Most of the things we do on a day to day basis produce some level of carbon footprint. Switching on the light, taking a shower, putting the kettle on, driving to work, the clothes we wear and the food we eat – all of those things involve the consumption of energy to work or be produced. And despite the rise of renewable energy sources, energy is still for the most part created by the burning of fossil fuels. And burning fossil fuels releases carbon dioxide and other ‘greenhouse gases’, into the atmosphere. It is these greenhouse gases which are held responsible for the climate change which is currently threatening the balance of nature.
In an attempt to create a unified global response to climate change the UN’s Kyoto Agreement created an international system of carbon-caps and carbon trading. The outcome of the Kyoto Agreement was that developed industrial countries that had historically contributed most to global emissions would have limits placed on their carbon emissions which would be gradually reduced with time.

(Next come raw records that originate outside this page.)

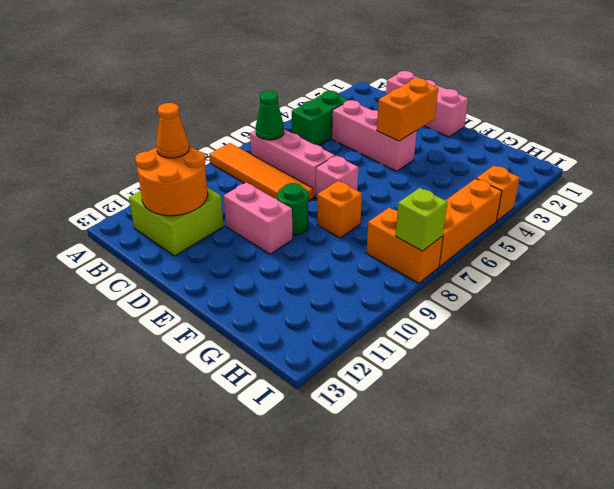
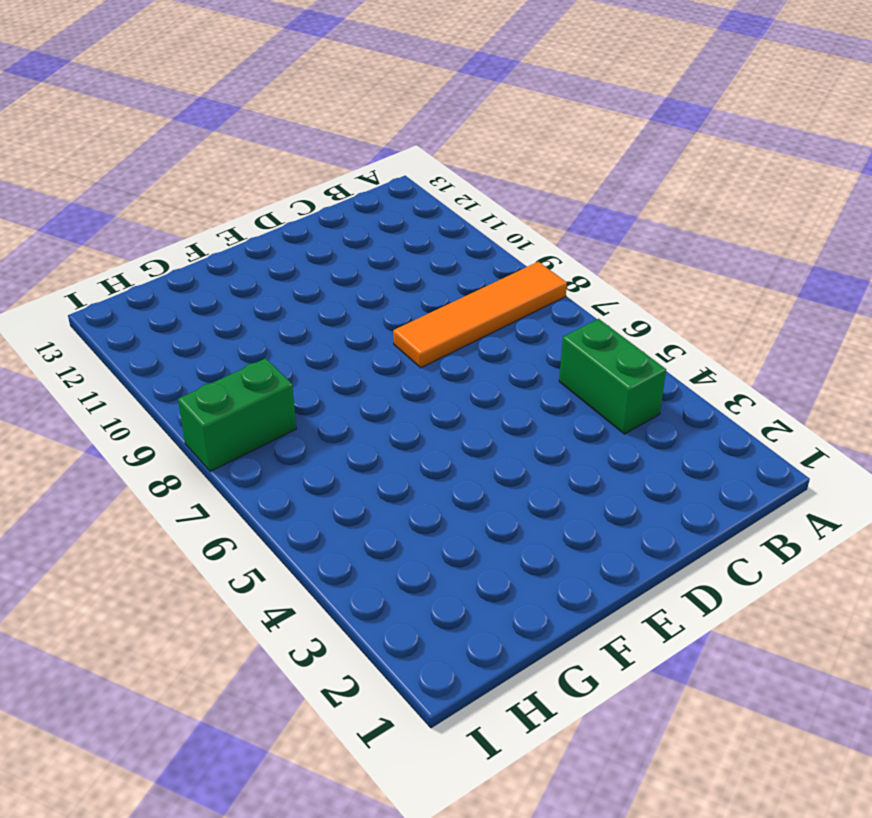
green brick H8:I8 level 1 -> orange brick H8:I8 level 1
none -> pink brick B7:D7 level 1
none -> lime brick B11:C12 level 1
none -> pink brick C1:E1 level 1

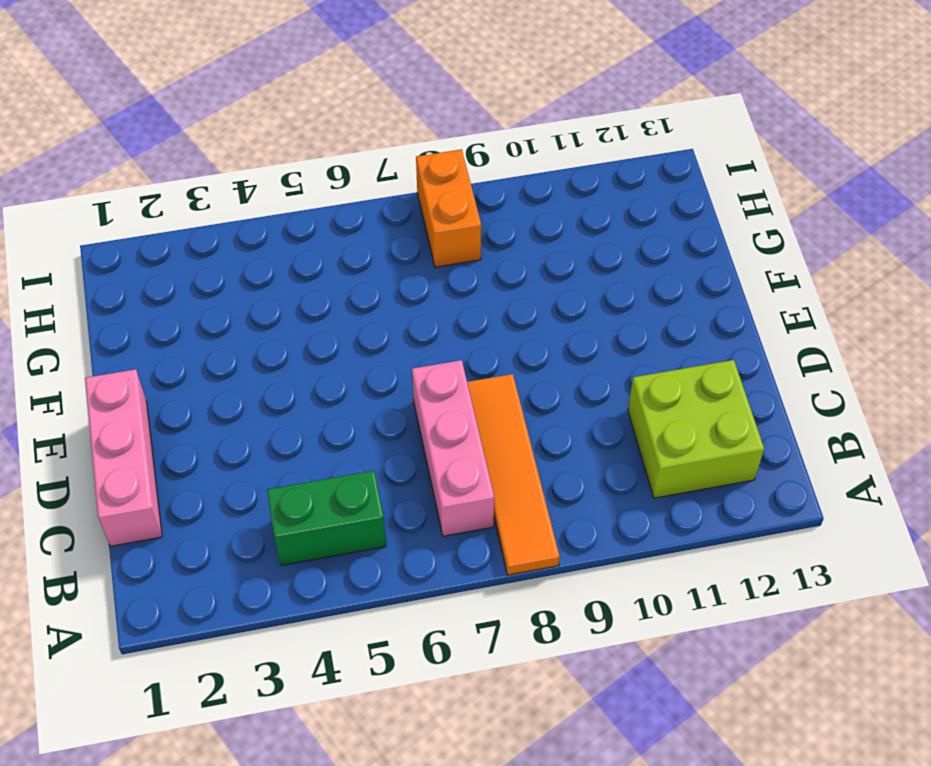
none -> pink brick C4:E4 level 1
none -> pink brick D10:E10 level 1
none -> pink brick E7 level 1

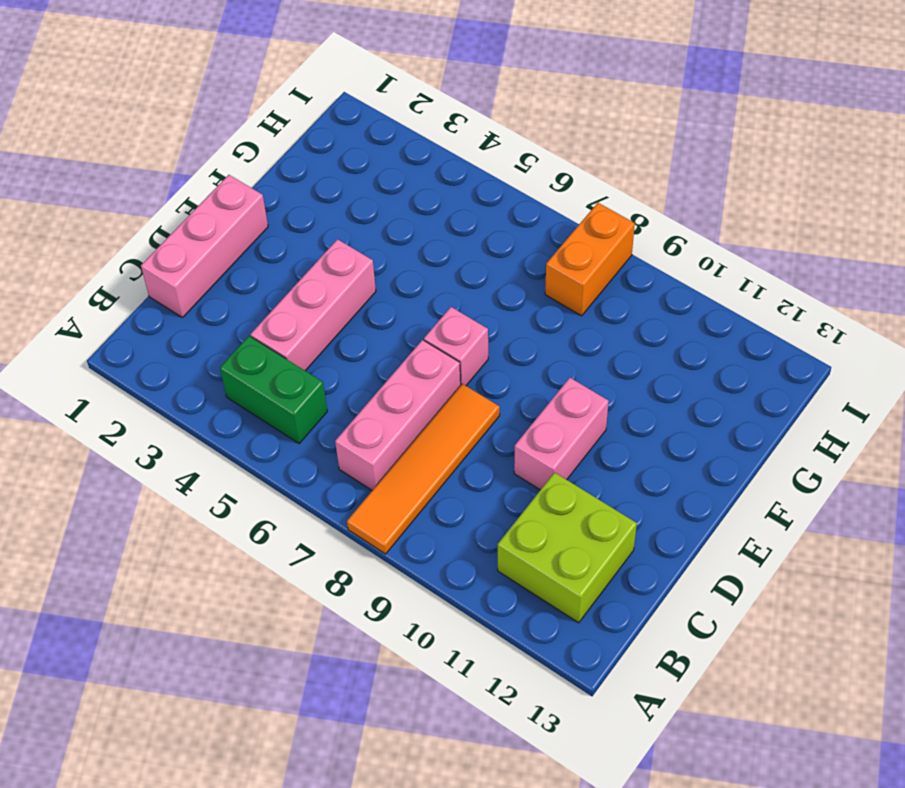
none -> green round brick E9 level 1
none -> orange brick F8 level 1
none -> orange brick I4 level 1

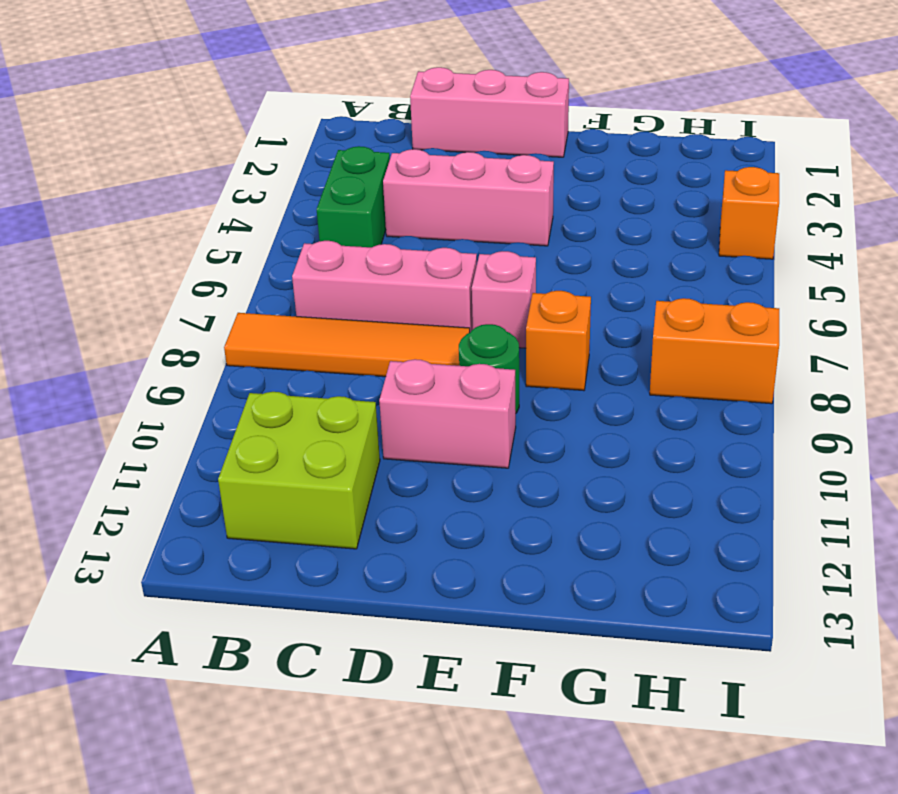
none -> orange brick I5:I7 level 1
none -> green cone B7 level 2
none -> orange round brick B11:C12 level 2

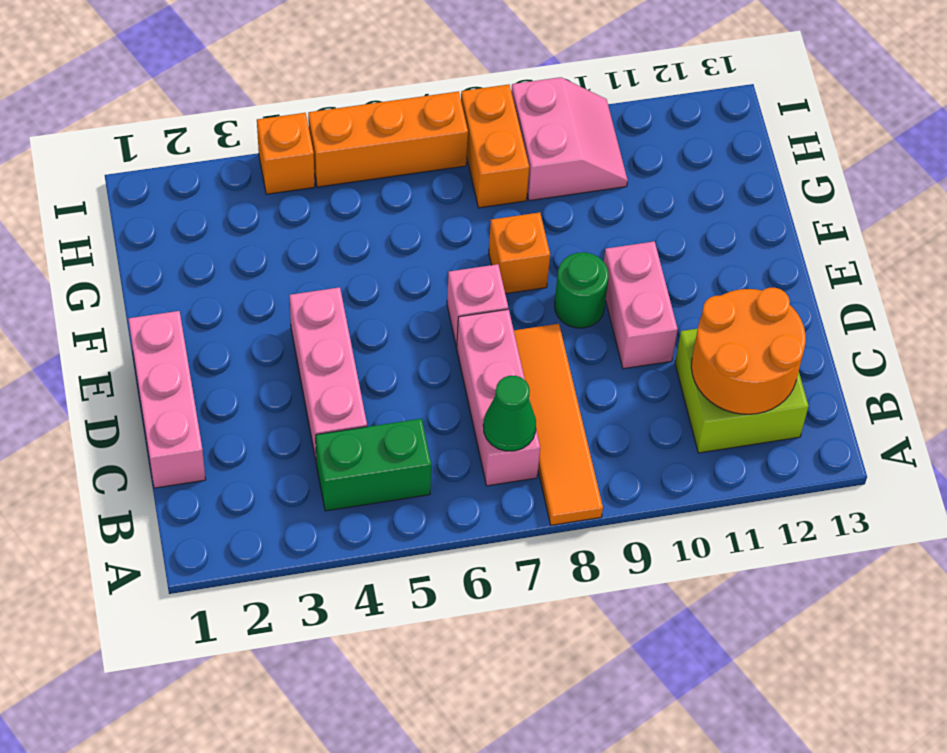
pink slope H9:I10 level 1 top 9 -> none
none -> orange brick E3:E4 level 2
none -> lime brick I8 level 2
none -> orange cone B11 level 3

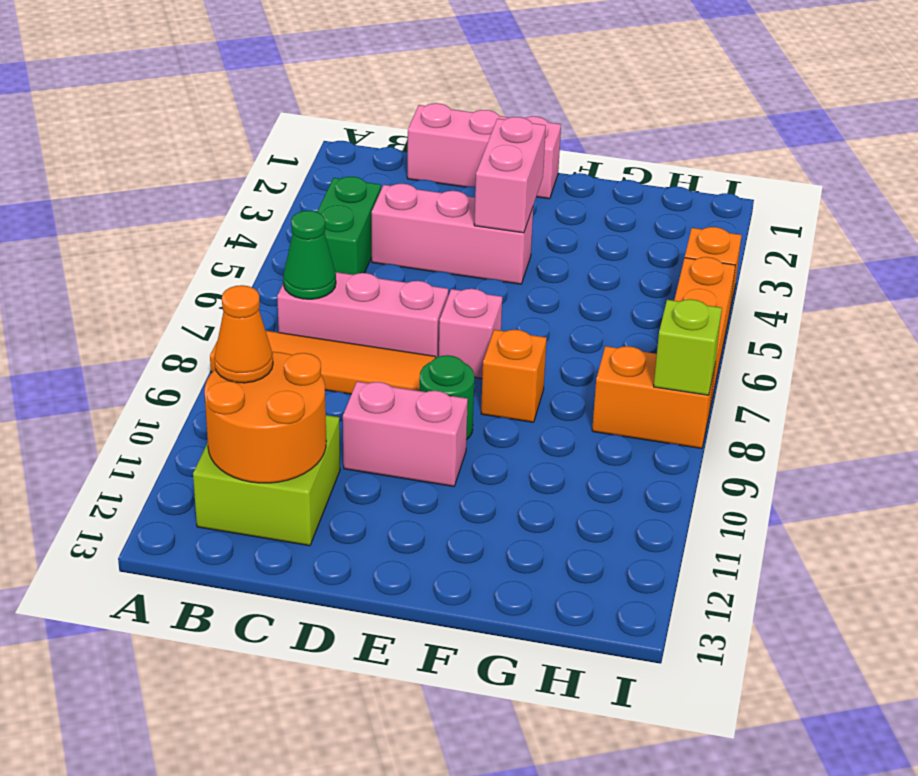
pink brick E3:E4 level 2 -> orange brick E3:E4 level 2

The countries would pass these emissions caps on to the industries that contributed most to the total carbon emissions produced by the country obliging them to reduce their emissions through investment in carbon efficient technology and practices.
Carbon offsetting was introduced as a flexibility mechanism to help industries to cope with these new caps on their emissions. Carbon reducing projects were set-up around the globe and these projects are funded by the sale of carbon offsets. So, a renewable energy project in Africa, or a project in Asia aiming to reduce the pollution caused by farming in the region are financed by selling carbon offsets to western corporations. Approved experts will calculate how many tonnes of carbon equivalent emissions these projects save from entering the atmosphere and award a respective number of carbon offset units to the project annually. Western companies which are struggling to keep within the cap set by the Kyoto Protocol can buy these offsets in order to compensate for the number of tonnes of emissions by which they exceed their limit.
With time many companies and organisations have started buying carbon offsets out with the Kyoto Agreement as part of their corporate social responsibility initiatives. So companies which are not obliged by law to offset their carbon emissions are doing so anyway. Some environmentally conscious households now also buy carbon offsets.